*** Block opens ***

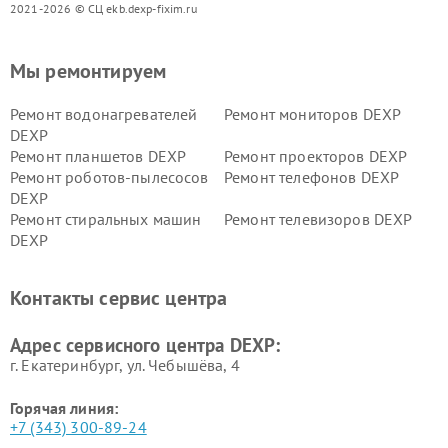
2021-2026 © СЦ ekb.dexp-fixim.ru
Мы ремонтируем
Ремонт водонагревателей
Ремонт мониторов DEXP
DEXP
Ремонт планшетов DEXP
Ремонт проекторов DEXP
Ремонт роботов-пылесосов
Ремонт телефонов DEXP
DEXP
Ремонт стиральных машин
Ремонт телевизоров DEXP
DEXP
Ремонт холодильников DEXP
Ремонт электросамокатов
DEXP
Контакты сервис центра
Ремонт серверов DEXP
Ремонт мини пк DEXP
Адрес сервисного центра DEXP:
г. Екатеринбург, ул. Чебышёва, 4
Горячая линия:
+7 (343) 300-89-24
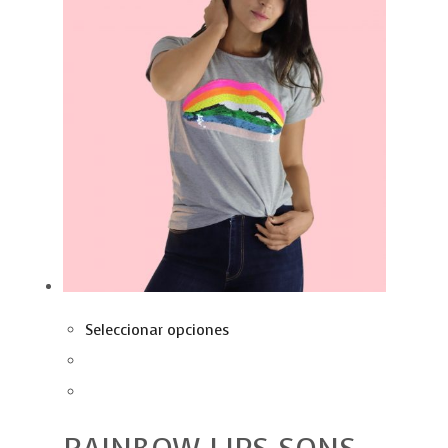
Seleccionar opciones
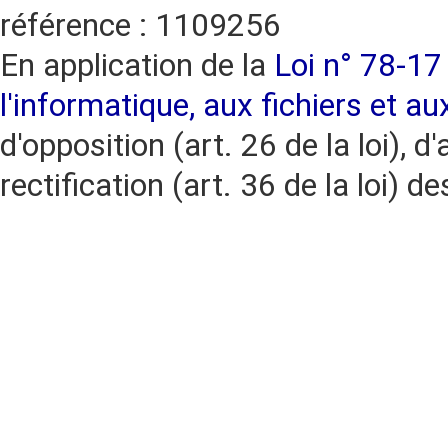
référence : 1109256
En application de la
Loi n° 78-17 
l'informatique, aux fichiers et au
d'opposition (art. 26 de la loi), d'
rectification (art. 36 de la loi)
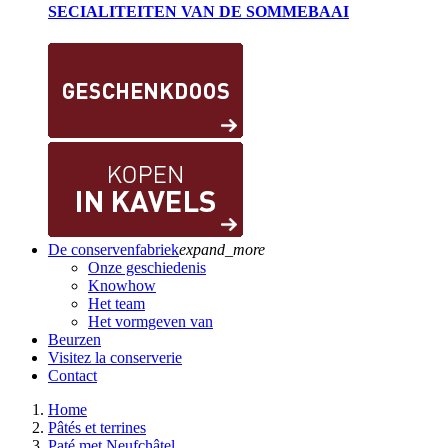
SECIALITEITEN VAN DE SOMMEBAAI
De conservenfabriek
expand_more
Onze geschiedenis
Knowhow
Het team
Het vormgeven van
Beurzen
Visitez la conserverie
Contact
Home
Pâtés et terrines
Paté met Neufchâtel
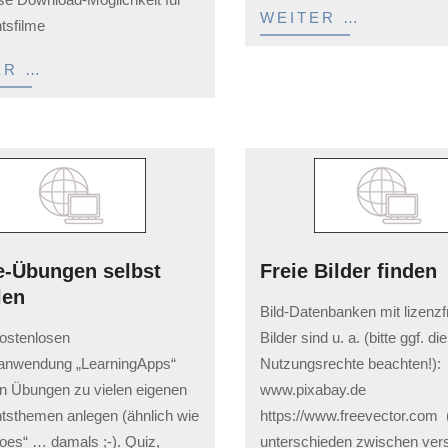
WEITER …
tsfilme
ER …
e-Übungen selbst
Freie Bilder finden
len
2023-
Bild-Datenbanken mit lizenzf
02-
kostenlosen
Bilder sind u. a. (bitte ggf. di
03
anwendung „LearningApps“
Nutzungsrechte beachten!):
 Übungen zu vielen eigenen
www.pixabay.de
htsthemen anlegen (ähnlich wie
https://www.freevector.com (
toes“ … damals ;-). Quiz,
unterschieden zwischen ver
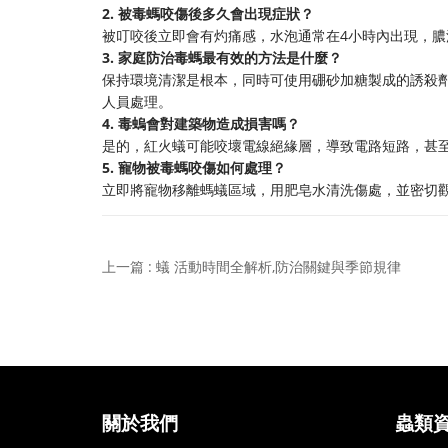
2. 被毒螞咬傷後多久會出現症狀？
被叮咬後立即會有灼痛感，水泡通常在4小時內出現，膿
3. 家庭防治毒螞最有效的方法是什麼？
保持環境清潔是根本，同時可使用硼砂加糖製成的誘殺
人員處理。
4. 毒螐會對建築物造成損害嗎？
是的，紅火蟻可能咬壞電線絕緣層，導致電路短路，甚
5. 寵物被毒螞咬傷如何處理？
立即將寵物移離螞蟻區域，用肥皂水清洗傷處，並密切
上一篇 : 蟻 活動時間全解析,防治關鍵與季節規律
關於我們
蟲類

*** Block closes ***

*The task:*
Starting with the line that reads "Seleccionar opciones" and going on through the end of the records, write the lines out again, swapping "Home" for "Start" and keeping everything else the same. Leave the pictures out.

*Written solution:*
Seleccionar opciones
référence : 1109256
En application de la
Loi n° 78-17 
l'informatique, aux fichiers et au
d'opposition (art. 26 de la loi), d'
rectification (art. 36 de la loi)
SECIALITEITEN VAN DE SOMMEBAAI
De conservenfabriek
expand_more
Onze geschiedenis
Knowhow
Het team
Het vormgeven van
Beurzen
Visitez la conserverie
Contact
Start
Pâtés et terrines
Paté met Neufchâtel
WEITER …
tsfilme
ER …
e-Übungen selbst
Freie Bilder finden
len
2023-
Bild-Datenbanken mit lizenzf
02-
kostenlosen
Bilder sind u. a. (bitte ggf. di
03
anwendung „LearningApps“
Nutzungsrechte beachten!):
 Übungen zu vielen eigenen
www.pixabay.de
htsthemen anlegen (ähnlich wie
https://www.freevector.com (
toes“ … damals ;-). Quiz,
unterschieden zwischen ver
2. 被毒螞咬傷後多久會出現症狀？
被叮咬後立即會有灼痛感，水泡通常在4小時內出現，膿
3. 家庭防治毒螞最有效的方法是什麼？
保持環境清潔是根本，同時可使用硼砂加糖製成的誘殺
人員處理。
4. 毒螐會對建築物造成損害嗎？
是的，紅火蟻可能咬壞電線絕緣層，導致電路短路，甚
5. 寵物被毒螞咬傷如何處理？
立即將寵物移離螞蟻區域，用肥皂水清洗傷處，並密切
上一篇 : 蟻 活動時間全解析,防治關鍵與季節規律
關於我們
蟲類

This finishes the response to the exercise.